Блок «Двенадцати» дал норму, звук и строй русскому поэтическому экспрессионизму, поэтике уличной многоголосицы, припевок, команд и выкриков, поэтике монтажа и, как сказали бы сейчас, поп-арта. Устрояющей силой своего дара ввел ее в область «большого стиля». Бросающее в дрожь хлебниковское «Мы писатели ножом» (поэма «Настоящее») родилось уже после «ножичка» из «Двенадцати». И недаром фигура Блока возникает в поэме Маяковского «Хорошо!» своего рода персонифицированным эпиграфом или тайным посвящением.
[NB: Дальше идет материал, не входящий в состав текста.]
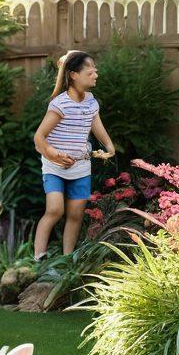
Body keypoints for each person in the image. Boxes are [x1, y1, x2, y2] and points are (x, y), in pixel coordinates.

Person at [32, 50, 116, 260]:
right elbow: (39, 137)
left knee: (76, 214)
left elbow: (97, 127)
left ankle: (66, 260)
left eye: (95, 71)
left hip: (80, 165)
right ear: (73, 75)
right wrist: (54, 154)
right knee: (54, 210)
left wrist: (109, 147)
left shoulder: (90, 102)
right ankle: (38, 258)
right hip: (54, 166)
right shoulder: (60, 104)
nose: (95, 75)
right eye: (90, 72)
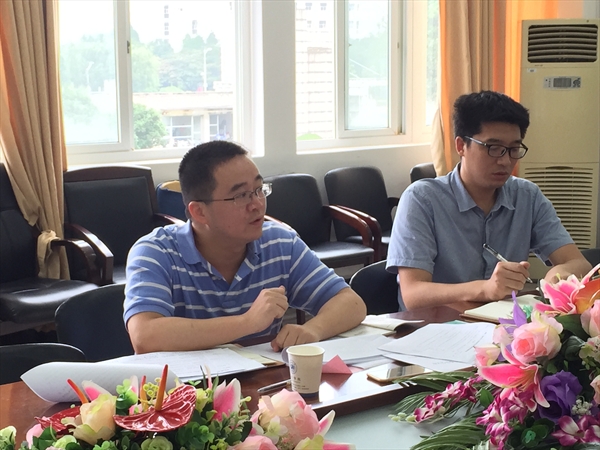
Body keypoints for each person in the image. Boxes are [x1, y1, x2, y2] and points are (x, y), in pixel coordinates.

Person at [124, 141, 366, 353]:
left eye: (259, 190)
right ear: (199, 212)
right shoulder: (155, 252)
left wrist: (313, 330)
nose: (257, 204)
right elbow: (144, 336)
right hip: (186, 389)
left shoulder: (280, 243)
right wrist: (248, 322)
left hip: (262, 383)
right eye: (241, 196)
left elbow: (351, 304)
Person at [386, 90, 592, 310]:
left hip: (502, 325)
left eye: (513, 149)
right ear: (461, 146)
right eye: (493, 148)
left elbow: (579, 263)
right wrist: (485, 289)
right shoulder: (422, 199)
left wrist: (558, 275)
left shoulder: (527, 196)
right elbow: (413, 294)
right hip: (435, 325)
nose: (505, 161)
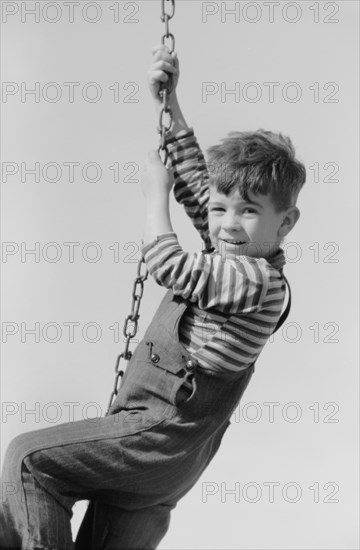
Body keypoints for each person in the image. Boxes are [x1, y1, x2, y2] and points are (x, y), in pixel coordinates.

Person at [0, 45, 306, 550]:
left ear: (285, 222)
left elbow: (169, 266)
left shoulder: (256, 281)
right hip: (161, 472)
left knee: (30, 460)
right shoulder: (229, 257)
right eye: (221, 208)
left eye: (249, 211)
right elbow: (196, 184)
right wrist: (172, 102)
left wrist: (153, 198)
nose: (228, 222)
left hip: (157, 439)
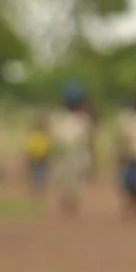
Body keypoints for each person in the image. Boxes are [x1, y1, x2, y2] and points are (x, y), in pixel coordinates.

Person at [47, 89, 95, 217]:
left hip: (77, 153)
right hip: (63, 153)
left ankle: (72, 203)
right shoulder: (59, 118)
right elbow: (54, 138)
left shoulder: (83, 119)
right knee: (63, 178)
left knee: (75, 179)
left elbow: (87, 139)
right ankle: (66, 202)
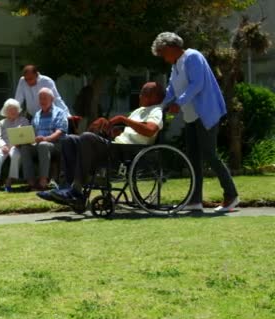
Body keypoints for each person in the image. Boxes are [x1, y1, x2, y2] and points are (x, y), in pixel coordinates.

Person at [152, 32, 239, 213]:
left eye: (163, 53)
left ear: (171, 47)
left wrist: (179, 102)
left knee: (209, 154)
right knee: (193, 158)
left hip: (206, 113)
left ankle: (231, 195)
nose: (164, 58)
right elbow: (171, 90)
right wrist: (159, 107)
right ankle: (194, 200)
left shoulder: (192, 57)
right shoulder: (176, 65)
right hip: (191, 117)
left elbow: (197, 84)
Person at [39, 82, 165, 204]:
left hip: (128, 152)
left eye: (144, 92)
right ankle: (65, 187)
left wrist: (123, 119)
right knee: (69, 140)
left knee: (87, 137)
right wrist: (109, 128)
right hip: (117, 146)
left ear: (154, 97)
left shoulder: (156, 111)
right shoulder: (139, 111)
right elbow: (128, 133)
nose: (140, 95)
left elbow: (150, 130)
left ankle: (76, 190)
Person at [21, 88, 68, 190]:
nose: (42, 101)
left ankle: (43, 181)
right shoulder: (37, 114)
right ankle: (31, 182)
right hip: (39, 144)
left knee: (43, 145)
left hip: (57, 144)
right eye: (40, 98)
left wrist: (46, 139)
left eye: (44, 98)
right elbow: (32, 131)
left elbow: (60, 131)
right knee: (25, 147)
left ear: (51, 99)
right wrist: (28, 138)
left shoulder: (60, 113)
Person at [0, 99, 29, 193]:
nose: (13, 111)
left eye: (15, 109)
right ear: (6, 111)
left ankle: (9, 181)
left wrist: (18, 143)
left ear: (18, 110)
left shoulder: (23, 121)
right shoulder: (1, 123)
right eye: (10, 109)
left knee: (15, 155)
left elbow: (27, 134)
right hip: (3, 146)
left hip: (17, 145)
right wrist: (3, 146)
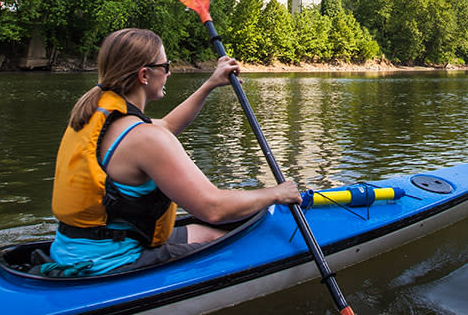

Блок нашел и передал русской поэзии XX века средства оформления словом новой мировой динамики и открыл для нашей поэтической эпохи дорогу классической общезначимости. Русское стиховое слово звали на свой путь Вяч. Иванов с его теоретизирующим талантом, В. Хлебников с его гениальным филологическим безумием; звали на путь священноглаголания, таинственного корнесловия, словесной магии, звали отделиться и стать «языком богов» – или богемы. Но русская поэзия не покинула путь Блока – в целом пошла за светочем классического (в широком смысле) искусства.